▸ **GIVEN RECORDS**:
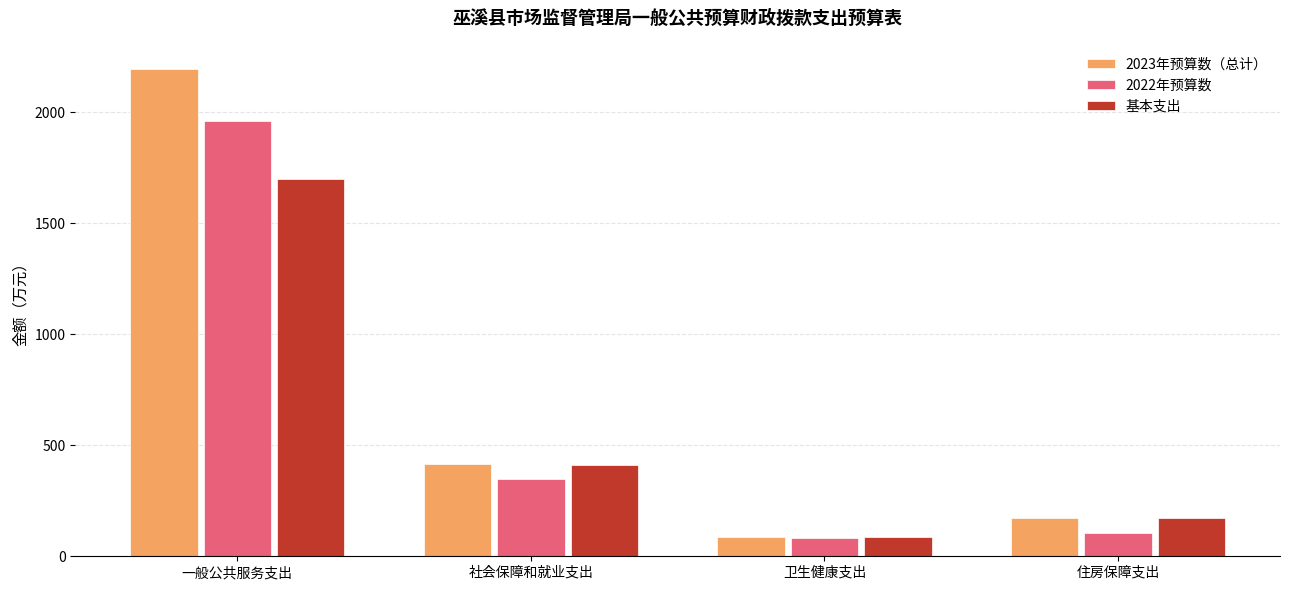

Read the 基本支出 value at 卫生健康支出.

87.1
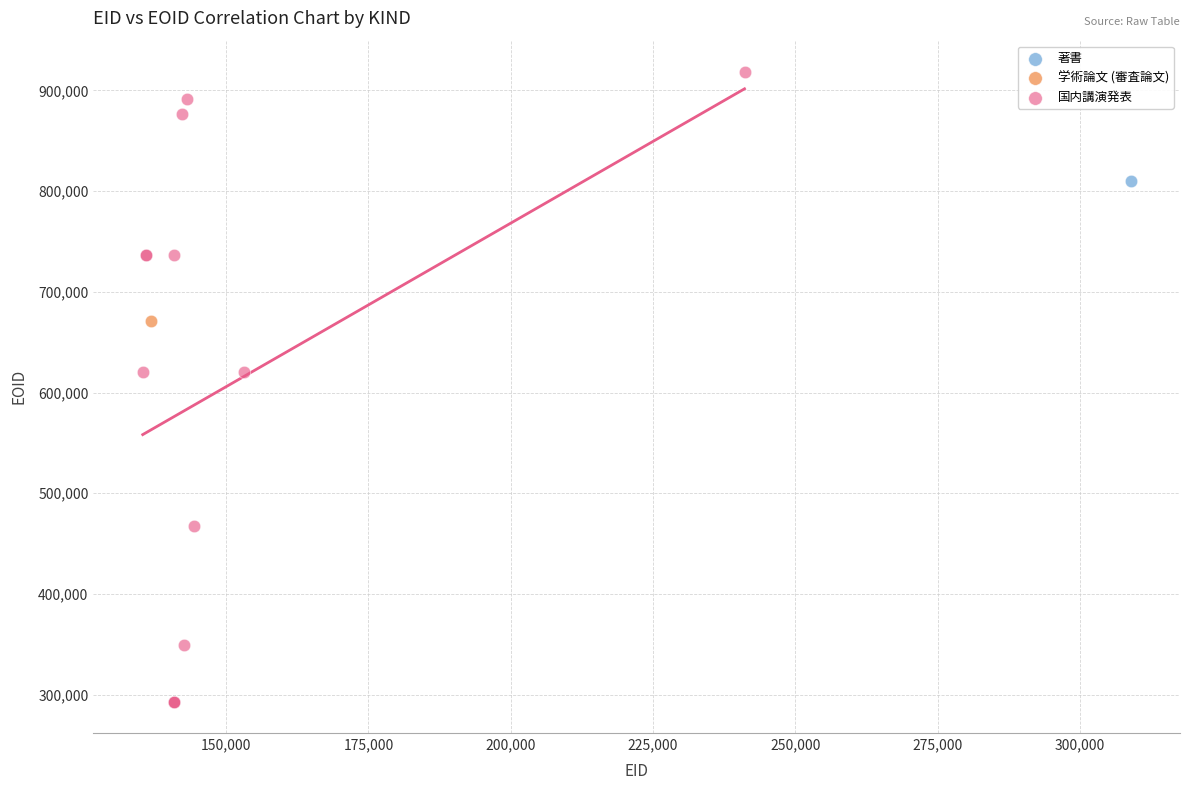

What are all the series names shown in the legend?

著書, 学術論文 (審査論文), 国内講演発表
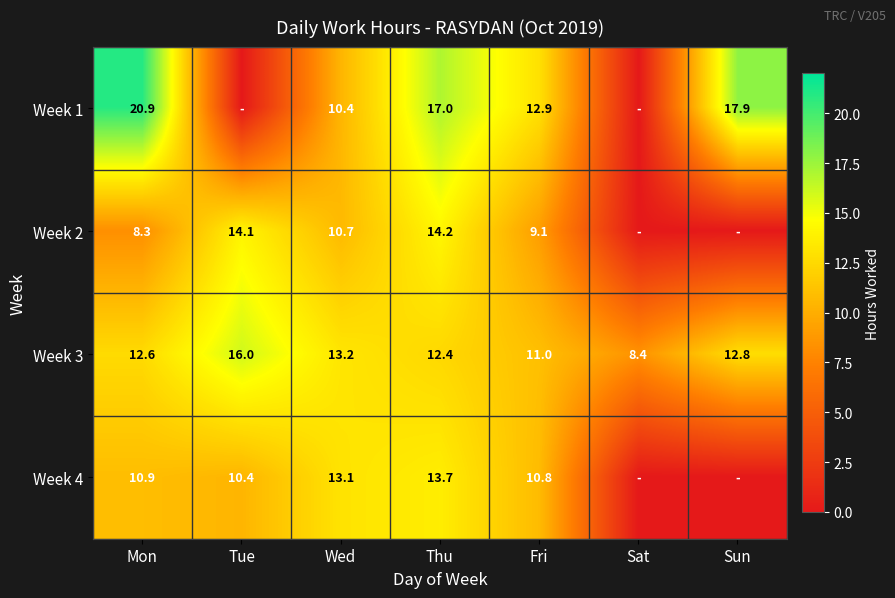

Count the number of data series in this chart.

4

▸ **WHAT YOU HAVE TO DO**:
Rewrite all of the entries above with "series" replaced by "category" wherever it appears, and leave everything else unchanged. Omit the pictures from your answer.

▸ **OUTPUT FOR THIS TASK**:
Read the 基本支出 value at 卫生健康支出.

87.1

What are all the category names shown in the legend?

著書, 学術論文 (審査論文), 国内講演発表

Count the number of data category in this chart.

4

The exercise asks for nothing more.